Professor Adams made a detailed case study of one finance company. That company was using assets bought with investor funds as security to borrow. "Which seems to me a flagrant misuse of other people's money" and openly called "legitimate insider trading".
The company also "created a climate of expectation" that was far in excess of its ability to deliver.
He recommended that finance company directors be licensed, that a code of ethics be introduced and a directors fidelity fund be established.
Trustee Corporations Association chairman Clynton Hardy said investors needed to be provided with simple-to-understand and concise information that spelled out the risk of an investment. There was also a need to better educate the investing public.
A recent damning survey by Consumer NZ on the quality of advice and independence of advisers "gave us all a massive shock", Mr Hardy said.
"The standard needs to be raised substantially." But banning commission payments could discourage investors from taking professional advice and be counter-productive.
"There is a real concern that investors will not pay $1000 or $2000 for advice."
Pressed by committee chairwoman Lianne Dalziel, Mr Hardy agreed that a "fee-based system is far more ethical".
'WE'RE JUST GRANNY AND GRANDDAD INVESTORS'
Paraparaumu couple Marvyn Crone and husband Rowland lost 38 per cent of their savings to failed finance companies.
Mr Crone was an accountant and manager until he retired in 1995 and the investment income supplemented their superannuation. "We are just granny and granddad investors," Mr Crone told the parliamentary inquiry yesterday.
He had spread his investments across a wide range of entities including 10 finance companies, six of which had defaulted.

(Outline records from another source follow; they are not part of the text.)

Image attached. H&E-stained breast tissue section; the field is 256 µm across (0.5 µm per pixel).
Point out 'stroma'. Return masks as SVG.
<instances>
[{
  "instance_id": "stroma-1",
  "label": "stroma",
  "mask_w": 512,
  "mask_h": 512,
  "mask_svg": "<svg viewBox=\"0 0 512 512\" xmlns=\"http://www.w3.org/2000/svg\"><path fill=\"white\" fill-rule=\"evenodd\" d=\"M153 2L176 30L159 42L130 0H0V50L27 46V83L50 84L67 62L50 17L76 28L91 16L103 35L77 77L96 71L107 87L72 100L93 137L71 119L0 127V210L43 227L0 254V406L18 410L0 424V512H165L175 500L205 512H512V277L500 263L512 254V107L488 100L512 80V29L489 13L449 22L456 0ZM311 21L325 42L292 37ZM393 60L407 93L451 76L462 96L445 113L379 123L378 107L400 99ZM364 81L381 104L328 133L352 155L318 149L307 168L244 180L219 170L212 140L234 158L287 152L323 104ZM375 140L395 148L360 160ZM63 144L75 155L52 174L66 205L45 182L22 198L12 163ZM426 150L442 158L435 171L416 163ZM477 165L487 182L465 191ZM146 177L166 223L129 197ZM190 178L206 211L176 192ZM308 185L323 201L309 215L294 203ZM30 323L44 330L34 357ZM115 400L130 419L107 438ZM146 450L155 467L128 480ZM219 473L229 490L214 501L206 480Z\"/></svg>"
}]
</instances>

They had invested in companies which a prominent Kapiti Coast adviser gave A and B ratings. "They were rated as top finance companies," Mr Crone said.
The couple have been repaid 39 per cent of their money through various moratoriums so far. Financial advisers and finance companies worked as teams "and I believe they work too close sometimes too", Mr Crone said.
The couple were twice advised to reinvest in Strategic Finance as few as 10 days before the company defaulted. "And I think that was pretty poor advice."